(EXTRACTED ENTRIES begins)

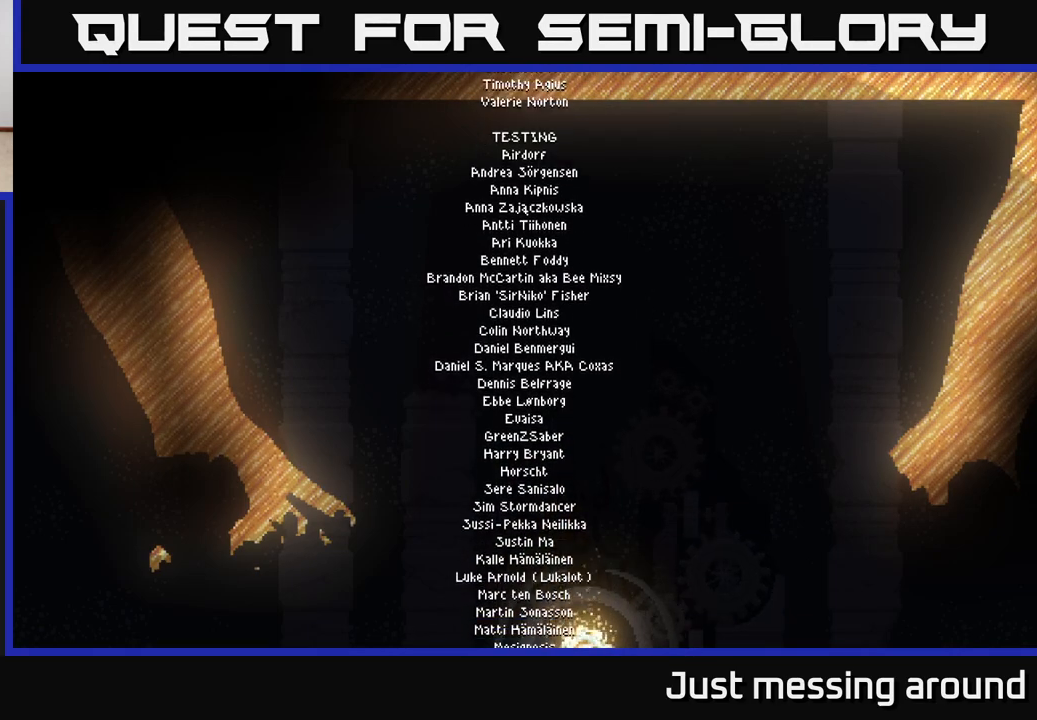
{"buttons": ["A"], "left_stick": "center", "right_stick": "center", "events": []}
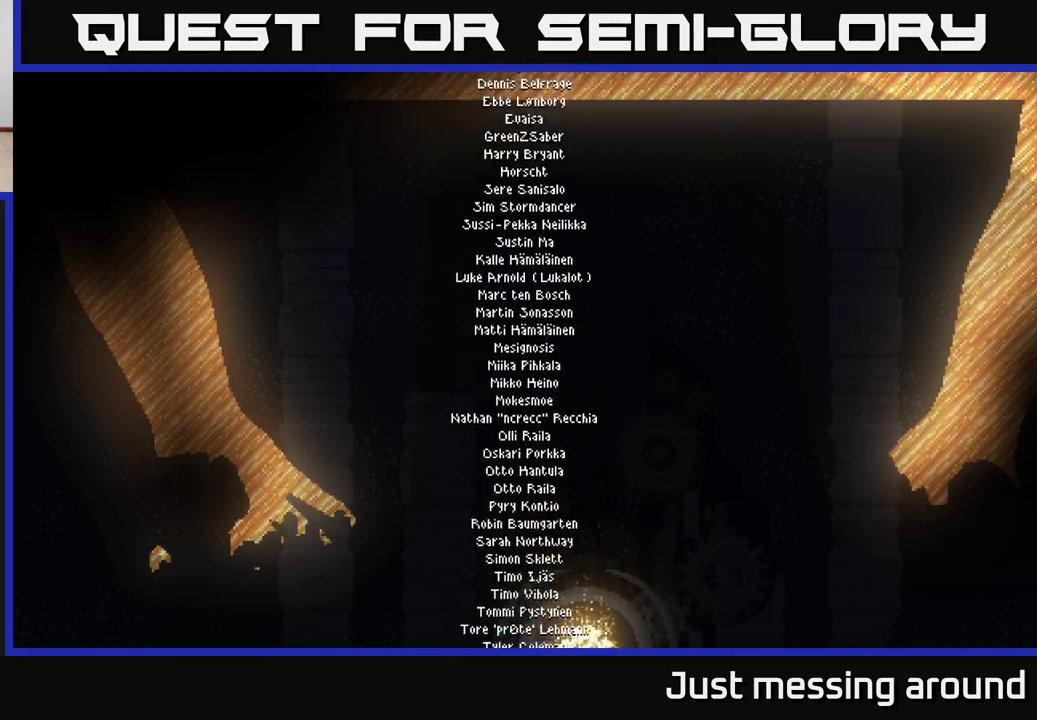
{"buttons": ["A"], "left_stick": "center", "right_stick": "center", "events": []}
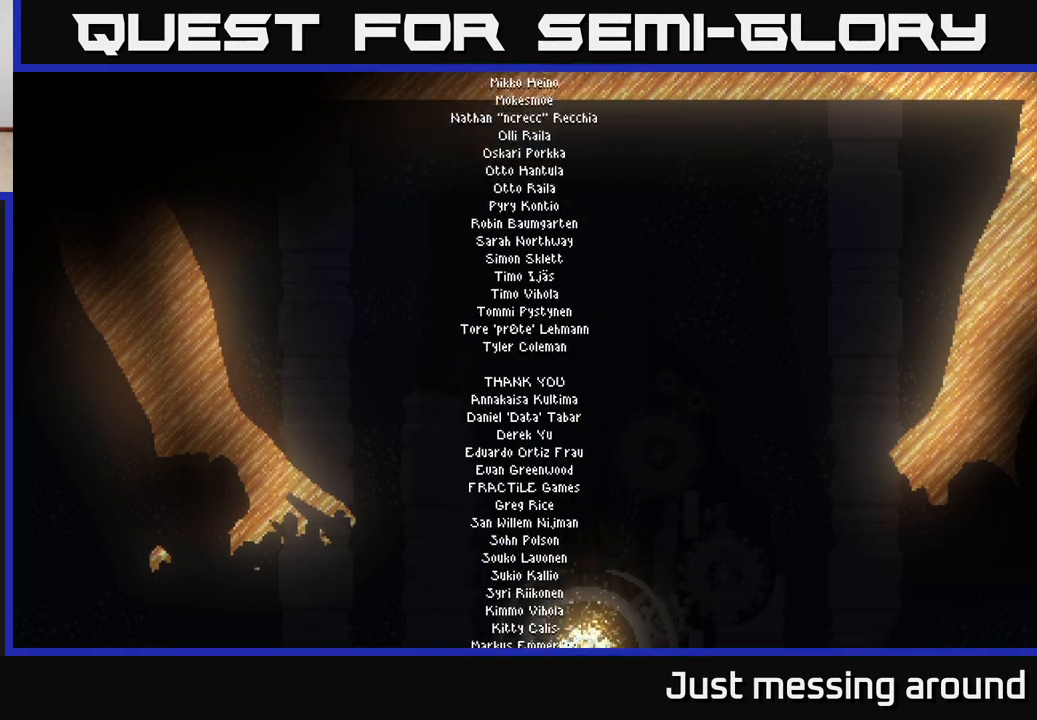
{"buttons": ["A"], "left_stick": "center", "right_stick": "center", "events": []}
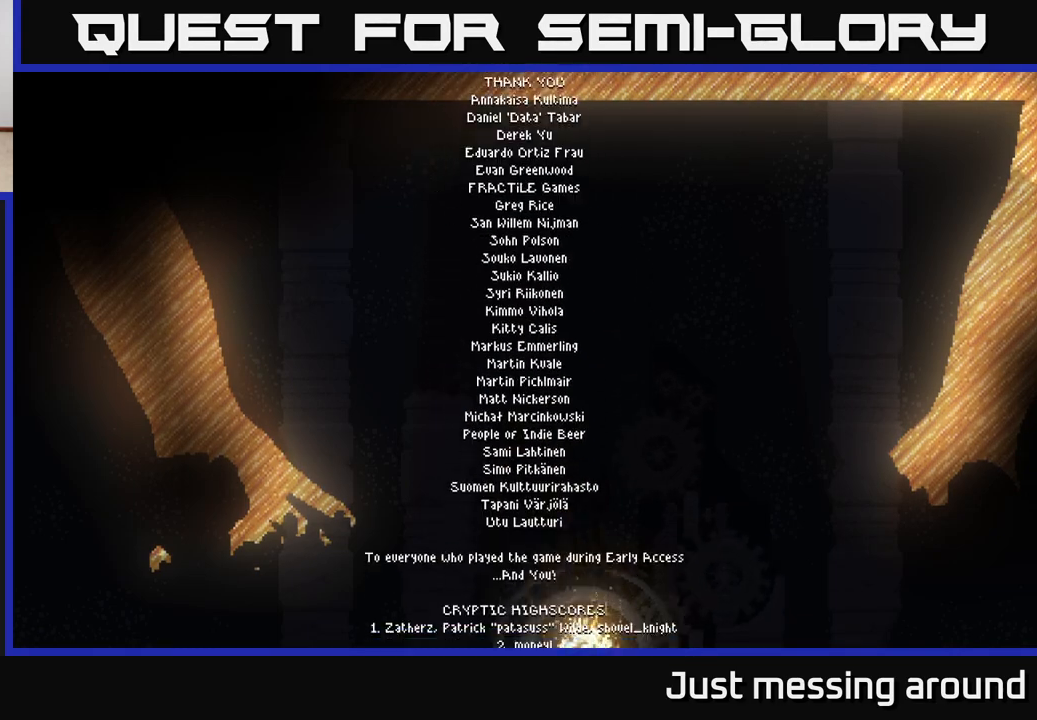
{"buttons": ["A"], "left_stick": "center", "right_stick": "center", "events": []}
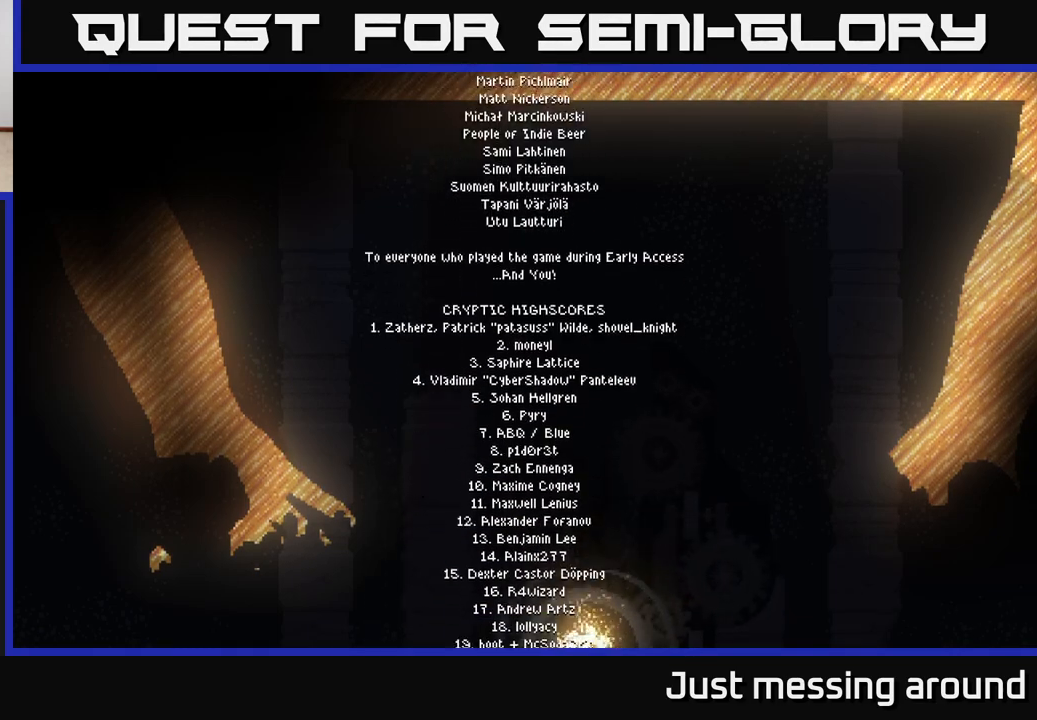
{"buttons": ["A"], "left_stick": "center", "right_stick": "center", "events": []}
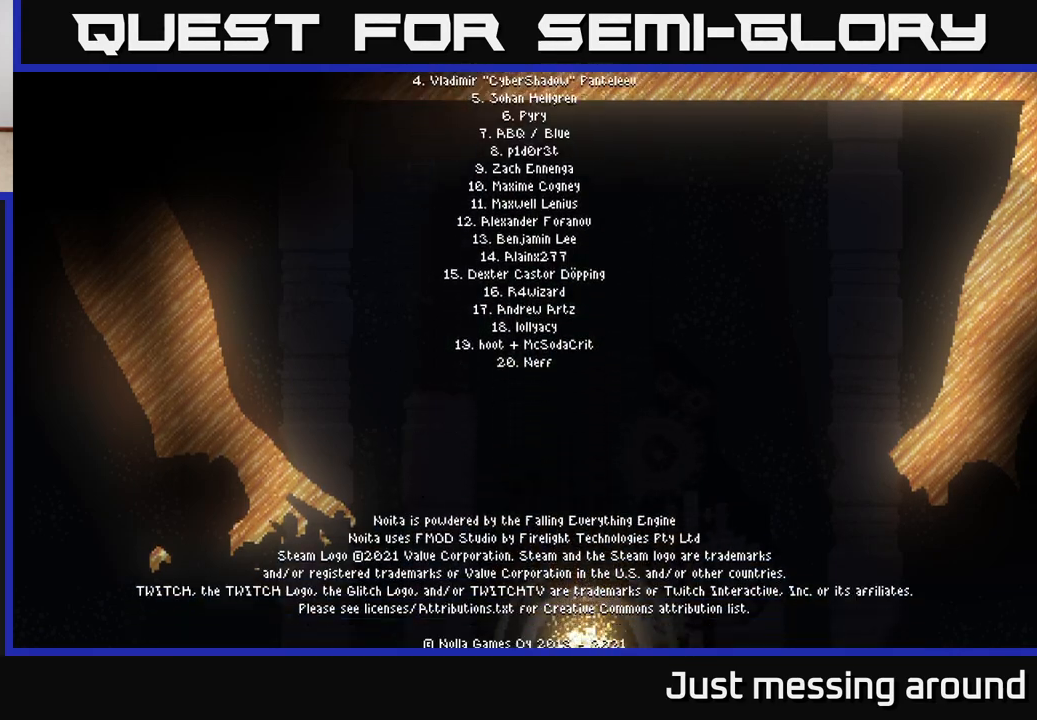
{"buttons": ["A"], "left_stick": "center", "right_stick": "center", "events": []}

(EXTRACTED ENTRIES ends)

Restate each entry word for word, leaving out any pictures.

◆ **SOLUTION TO THIS EXERCISE**
{"buttons": ["A"], "left_stick": "center", "right_stick": "center", "events": []}
{"buttons": ["A"], "left_stick": "center", "right_stick": "center", "events": []}
{"buttons": ["A"], "left_stick": "center", "right_stick": "center", "events": []}
{"buttons": ["A"], "left_stick": "center", "right_stick": "center", "events": []}
{"buttons": ["A"], "left_stick": "center", "right_stick": "center", "events": []}
{"buttons": ["A"], "left_stick": "center", "right_stick": "center", "events": []}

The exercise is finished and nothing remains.